I have learned that everyone walks the Camino for a reason. This is my second Camino, and thus far I have not met anyone who approaches this 1,500-year-old path without a spiritual and emotional objective.
The reasons are not always clear. Sometimes the reasons are even unclear to the person walking. But the reasons are there. They walk so they can find something. Something unnameable.
They don’t know what this something is. They just know that this something is not the same “something” their parents, their family, their culture, or their religion has tried to cram down their gullet.
The young Austrian student, Heinrich. “I walk the Camino because when I leave University, I know that I do not want to do what my father and brothers have been doing in life. Which is work, work, work. And for what? Why do they work? More money? More things? What about God?
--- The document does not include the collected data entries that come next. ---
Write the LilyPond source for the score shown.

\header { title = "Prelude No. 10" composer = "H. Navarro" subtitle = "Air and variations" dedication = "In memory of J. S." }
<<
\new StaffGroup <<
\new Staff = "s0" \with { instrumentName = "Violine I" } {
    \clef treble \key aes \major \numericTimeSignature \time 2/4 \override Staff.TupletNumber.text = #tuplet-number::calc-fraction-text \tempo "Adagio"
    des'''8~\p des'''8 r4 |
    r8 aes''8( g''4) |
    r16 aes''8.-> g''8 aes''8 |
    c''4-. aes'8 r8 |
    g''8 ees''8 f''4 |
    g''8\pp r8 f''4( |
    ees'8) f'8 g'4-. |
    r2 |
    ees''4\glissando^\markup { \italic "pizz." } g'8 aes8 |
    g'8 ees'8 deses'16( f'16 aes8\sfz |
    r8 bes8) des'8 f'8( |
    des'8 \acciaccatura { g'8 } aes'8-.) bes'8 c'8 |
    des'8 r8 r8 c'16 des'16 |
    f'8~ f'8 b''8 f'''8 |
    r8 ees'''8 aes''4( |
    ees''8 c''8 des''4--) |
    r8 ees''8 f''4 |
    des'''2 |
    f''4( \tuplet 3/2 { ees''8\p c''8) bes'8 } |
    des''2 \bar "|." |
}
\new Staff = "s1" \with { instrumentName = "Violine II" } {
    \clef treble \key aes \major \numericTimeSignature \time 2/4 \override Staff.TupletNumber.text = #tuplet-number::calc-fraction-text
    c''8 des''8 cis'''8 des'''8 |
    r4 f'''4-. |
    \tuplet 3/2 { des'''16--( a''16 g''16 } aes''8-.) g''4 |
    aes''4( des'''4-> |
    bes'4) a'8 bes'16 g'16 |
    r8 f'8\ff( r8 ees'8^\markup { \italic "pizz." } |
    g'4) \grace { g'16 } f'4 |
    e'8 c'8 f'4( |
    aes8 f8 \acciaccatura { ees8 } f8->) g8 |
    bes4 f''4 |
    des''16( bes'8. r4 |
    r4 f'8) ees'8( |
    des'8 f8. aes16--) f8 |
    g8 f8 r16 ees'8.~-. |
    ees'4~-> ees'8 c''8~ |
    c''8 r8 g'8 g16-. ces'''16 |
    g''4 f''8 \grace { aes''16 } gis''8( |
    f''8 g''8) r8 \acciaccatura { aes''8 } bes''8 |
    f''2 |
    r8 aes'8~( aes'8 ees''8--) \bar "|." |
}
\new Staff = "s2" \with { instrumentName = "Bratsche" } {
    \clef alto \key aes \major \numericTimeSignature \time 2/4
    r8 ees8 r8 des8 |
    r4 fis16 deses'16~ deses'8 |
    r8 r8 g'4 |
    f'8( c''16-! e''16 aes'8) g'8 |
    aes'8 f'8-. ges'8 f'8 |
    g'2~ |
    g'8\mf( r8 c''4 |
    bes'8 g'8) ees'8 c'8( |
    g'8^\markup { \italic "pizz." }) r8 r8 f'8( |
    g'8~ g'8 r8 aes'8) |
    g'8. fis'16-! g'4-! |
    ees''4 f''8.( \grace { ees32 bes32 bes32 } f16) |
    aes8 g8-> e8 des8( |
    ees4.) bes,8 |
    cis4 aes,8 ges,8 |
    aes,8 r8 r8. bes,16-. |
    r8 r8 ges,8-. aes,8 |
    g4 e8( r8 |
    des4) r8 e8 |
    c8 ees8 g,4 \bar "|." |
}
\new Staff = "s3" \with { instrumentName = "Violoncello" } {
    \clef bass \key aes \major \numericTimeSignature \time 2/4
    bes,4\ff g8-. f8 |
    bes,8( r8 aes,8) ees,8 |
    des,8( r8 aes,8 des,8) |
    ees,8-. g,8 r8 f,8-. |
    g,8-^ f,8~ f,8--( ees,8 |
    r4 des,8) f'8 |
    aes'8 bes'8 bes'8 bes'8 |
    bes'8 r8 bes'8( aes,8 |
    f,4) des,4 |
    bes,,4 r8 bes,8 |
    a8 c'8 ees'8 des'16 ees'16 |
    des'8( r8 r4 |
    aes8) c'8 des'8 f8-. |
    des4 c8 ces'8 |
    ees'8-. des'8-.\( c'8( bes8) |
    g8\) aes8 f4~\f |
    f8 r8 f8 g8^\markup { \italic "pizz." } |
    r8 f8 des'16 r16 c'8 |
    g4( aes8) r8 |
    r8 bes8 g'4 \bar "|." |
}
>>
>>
Where does he fit in? Is he just another thing? Or is he all things?”
The 22-year-young woman from Ukraine. “All my brothers are in the military, and the man I was going to marry died in the war, and my father is dead. It seems my family’s whole life has been about wars and fighting and dying. I need peace. I have come here to seek peace.”
David, a middle-aged man from Colorado. “I sold all my possessions and started volunteering at this albergue because I want to be of service to pilgrims and anyone who travels this road. I know what this road can do. In the US, we are sometimes so focused on the wrong things, like becoming famous or growth and prosperity. Our American culture is very businesslike, always focused on more, more, more. But God is found in less, less, less.”